If you do so you are increasing the exposure time... You would be doubling the minimum exposure time for each additional EV. 3EV: 8 times as long... Burst mode and short exposure would get problematic. Nearest millisecond? How do you handle exposure time of under 1/500s? (my midrange camera does 1/8000s).
At the raw image level a digital camera is far dumber than what you are wanting it to be.
(simplified) The photodiode is pre-charged with voltage from the battery. Then when a photon hits the photodiode it causes an electron to release and move into storage. Finally the accumulated voltage is measured and compared to the max voltage possible... and that is written as the photosite exposure (e.g. 50%, 128, written in binary). This very simple process allows the raw sensor data stream to be extremely fast.
What you are wanting would be exponentially slower.
The raw data stream requires 1 bit of accuracy for every stop of exposure. We already have sensors that require 14 bit processing (13+ stops of DR)... just adding two stops of exposure would require a 16 bit ADC and would cause a massive increase in file sizes; even though most of the additional data would be essentially useless.
And the variable reset/restart would have no concept of "exposure" (scene brightness) because the values have no basis of comparison... the best you could do is the level of exposure above the minimum detectable; but even that is not a fixed value (varies with exposure time). You would end up with different exposures that have no meaning... are they all exposures far into highlights, or all far into shadows?
Once you have the raw data you can then do whatever you want digitally/mathematically (after the ADC); but you still have to get to that point.
Plus, a human cannot see more than 14 stops of DR simultaneously (some estimates are as low as 10 stops), not to mention printers/displays; so what would you do with that additional exposure range? Obviously you could compress it into a usable DR like HDR does; but that is (arguably) an unnatural representation. And there is already a pretty simple process/solution to that issue should there be the need.

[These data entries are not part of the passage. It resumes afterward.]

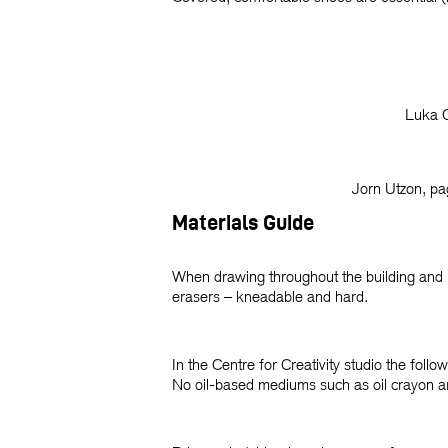
Luka O
Jorn Utzon, p
Materials Guide
When drawing throughout the building and its
erasers – kneadable and hard.
In the Centre for Creativity studio the follo
No oil-based mediums such as oil crayon a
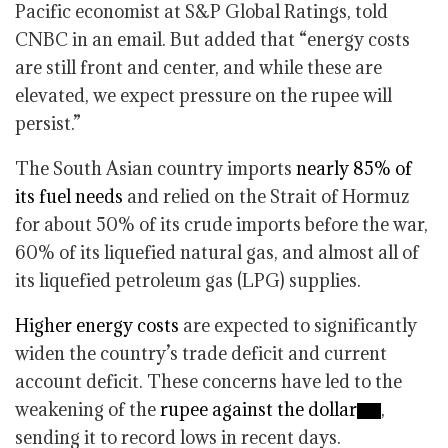
Pacific economist at S&P Global Ratings, told
CNBC in an email. But added that “energy costs
are still front and center, and while these are
elevated, we expect pressure on the rupee will
persist.”
The South Asian country imports
nearly 85% of
its fuel needs
and relied on the Strait of Hormuz
for about 50% of its crude imports before the war,
60% of its liquefied natural gas, and almost all of
its liquefied petroleum gas (LPG) supplies.
Higher energy costs
are expected to significantly
widen the country’s trade deficit and current
account deficit. These concerns have led to the
weakening of the
rupee against the dollar
,
sending it to record lows in recent days.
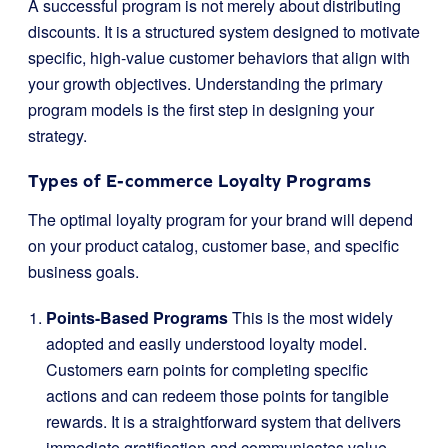
A successful program is not merely about distributing
discounts. It is a structured system designed to motivate
specific, high-value customer behaviors that align with
your growth objectives. Understanding the primary
program models is the first step in designing your
strategy.
Types of E-commerce Loyalty Programs
The optimal loyalty program for your brand will depend
on your product catalog, customer base, and specific
business goals.
Points-Based Programs
This is the most widely
adopted and easily understood loyalty model.
Customers earn points for completing specific
actions and can redeem those points for tangible
rewards. It is a straightforward system that delivers
immediate gratification and communicates value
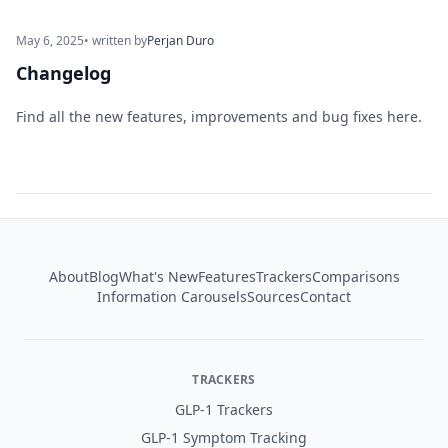
May 6, 2025
• written by
Perjan Duro
Changelog
Find all the new features, improvements and bug fixes here.
Footer
About
Blog
What's New
Features
Trackers
Comparisons
Information Carousels
Sources
Contact
TRACKERS
GLP-1 Trackers
GLP-1 Symptom Tracking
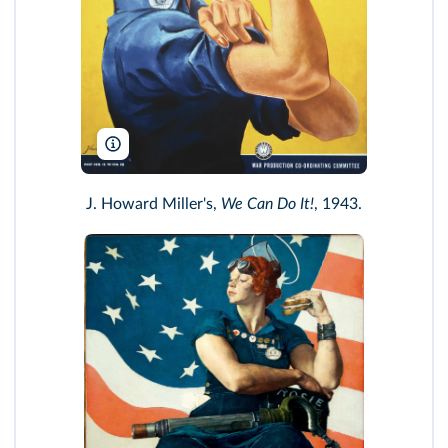
Pictorial Press Ltd/Alamy
J. Howard Miller's,
We Can Do It!
, 1943.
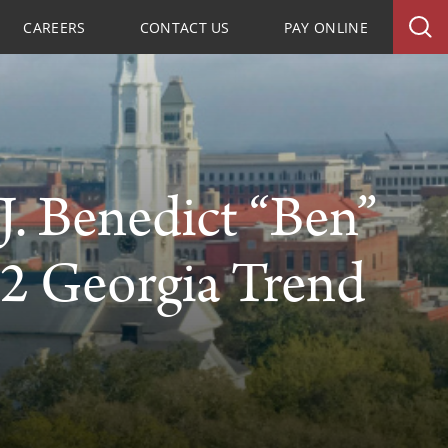
CAREERS
CONTACT US
PAY ONLINE
. Benedict “Ben”
2 Georgia Trend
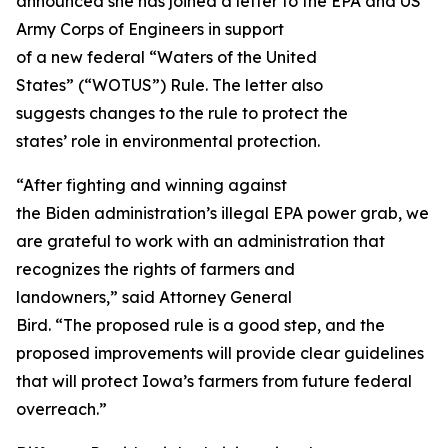
announced she has joined a letter to the EPA and US
Army Corps of Engineers in support
of a new federal “Waters of the United
States” (“WOTUS”) Rule. The letter also
suggests changes to the rule to protect the
states’ role in environmental protection.
“After fighting and winning against
the Biden administration’s illegal EPA power grab, we
are grateful to work with an administration that
recognizes the rights of farmers and
landowners,” said Attorney General
Bird. “The proposed rule is a good step, and the
proposed improvements will provide clear guidelines
that will protect Iowa’s farmers from future federal
overreach.”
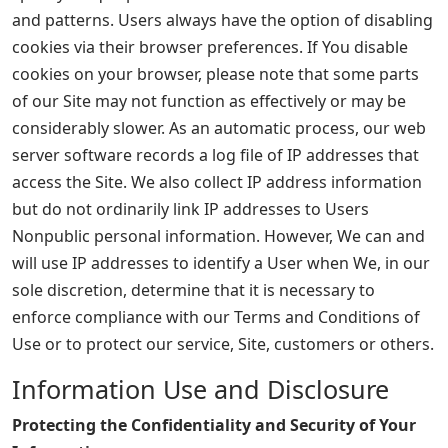
and patterns. Users always have the option of disabling
cookies via their browser preferences. If You disable
cookies on your browser, please note that some parts
of our Site may not function as effectively or may be
considerably slower. As an automatic process, our web
server software records a log file of IP addresses that
access the Site. We also collect IP address information
but do not ordinarily link IP addresses to Users
Nonpublic personal information. However, We can and
will use IP addresses to identify a User when We, in our
sole discretion, determine that it is necessary to
enforce compliance with our Terms and Conditions of
Use or to protect our service, Site, customers or others.
Information Use and Disclosure
Protecting the Confidentiality and Security of Your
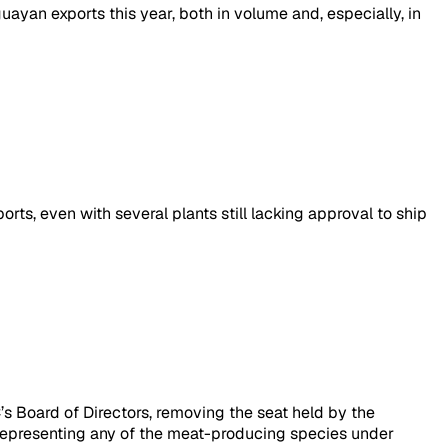
yan exports this year, both in volume and, especially, in
ts, even with several plants still lacking approval to ship
’s Board of Directors, removing the seat held by the
 representing any of the meat-producing species under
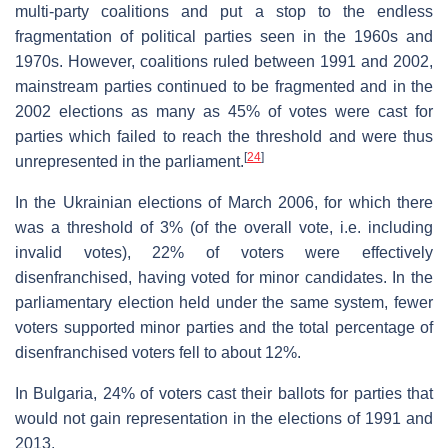
multi-party coalitions and put a stop to the endless
fragmentation of political parties seen in the 1960s and
1970s. However, coalitions ruled between 1991 and 2002,
mainstream parties continued to be fragmented and in the
2002 elections as many as 45% of votes were cast for
parties which failed to reach the threshold and were thus
[
24
]
unrepresented in the parliament.
In the Ukrainian elections of March 2006, for which there
was a threshold of 3% (of the overall vote, i.e. including
invalid votes), 22% of voters were effectively
disenfranchised, having voted for minor candidates. In the
parliamentary election held under the same system, fewer
voters supported minor parties and the total percentage of
disenfranchised voters fell to about 12%.
In Bulgaria, 24% of voters cast their ballots for parties that
would not gain representation in the elections of 1991 and
2013.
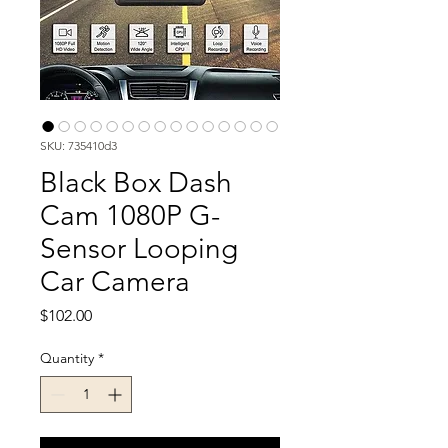
SKU: 735410d3
Black Box Dash
Cam 1080P G-
Sensor Looping
Car Camera
Price
$102.00
Quantity
*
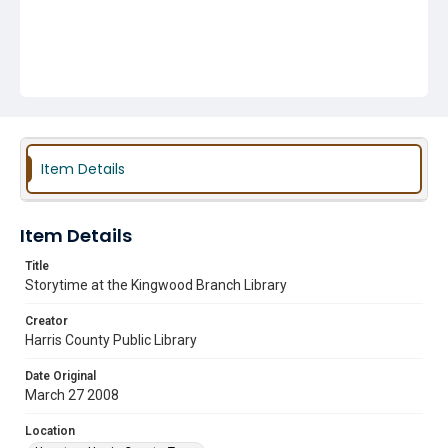
Item Details
Item Details
Title
Storytime at the Kingwood Branch Library
Creator
Harris County Public Library
Date Original
March 27 2008
Location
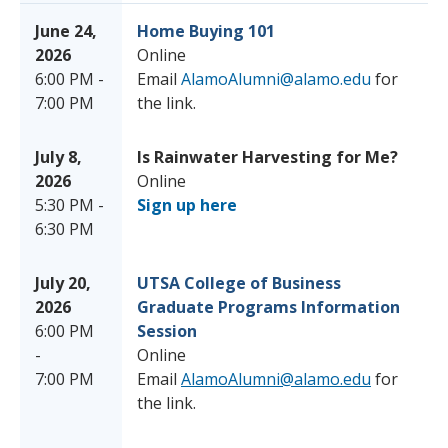
June 24,
Home Buying 101
2026
Online
6:00 PM -
Email
AlamoAlumni@alamo.edu
for
7:00 PM
the link.
July 8,
Is Rainwater Harvesting for Me?
2026
Online
5:30 PM -
Sign up here
6:30 PM
July 20,
UTSA College of Business
2026
Graduate Programs Information
6:00 PM
Session
-
Online
7:00 PM
Email
AlamoAlumni@alamo.edu
for
the link.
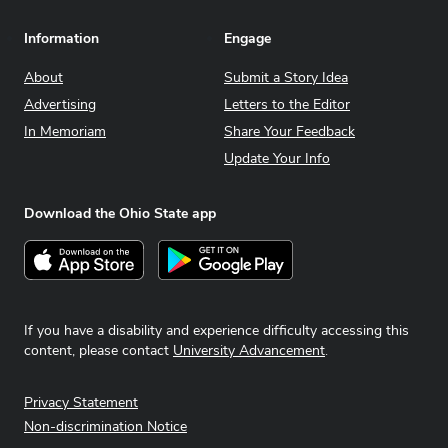
Information
Engage
About
Submit a Story Idea
Advertising
Letters to the Editor
In Memoriam
Share Your Feedback
Update Your Info
Download the Ohio State app
Download on the App Store
Get it on Google Play
If you have a disability and experience difficulty accessing this
content, please contact
University Advancement
.
Privacy Statement
Non-discrimination Notice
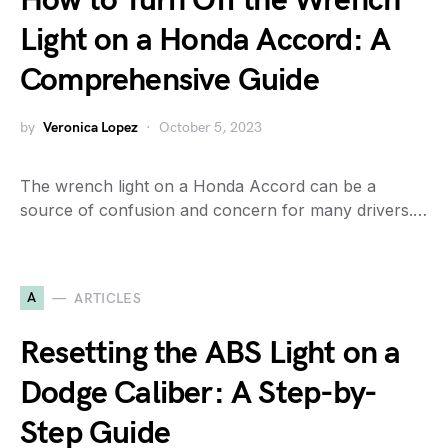
How to Turn Off the Wrench
Light on a Honda Accord: A
Comprehensive Guide
by
Veronica Lopez
October 5, 2023
The wrench light on a Honda Accord can be a
source of confusion and concern for many drivers.…
A
ARTICLES
Resetting the ABS Light on a
Dodge Caliber: A Step-by-
Step Guide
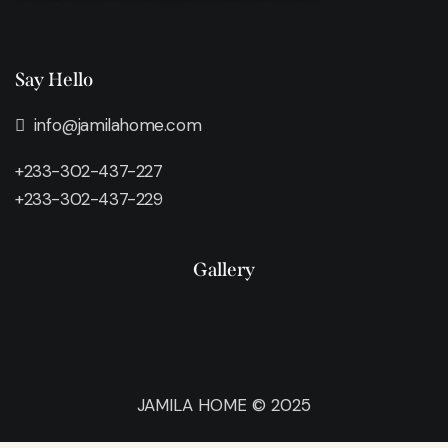
Say Hello
info@jamilahome.com
+233-302-437-227
+233-302-437-229
Gallery
JAMILA HOME © 2025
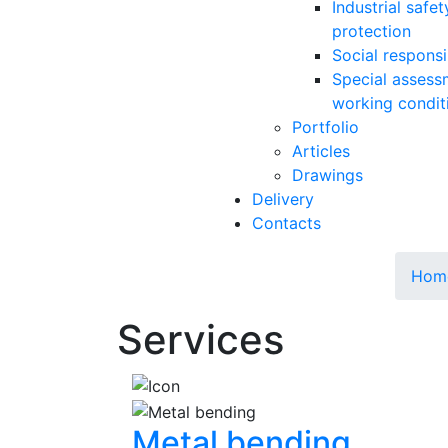
Industrial safe
protection
Social responsib
Special assess
working condit
Portfolio
Articles
Drawings
Delivery
Contacts
Hom
Services
Metal bending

FWIW, the current technology is to place a second storage node (capacitor) in parallel with the photodiode. This allows the photosite to accumulate more voltage in bright light situations without reaching saturation/clipping (in high conversion gain state/at low ISOs). This secondary capacitor is then disabled when there is less light (low conversion gain state/high ISO's). The ADC knows which state the sensor is operating in, and therefore what the max exposure potential (voltage) is to compare against. This essentially accomplishes the same thing, but in a far simpler manner.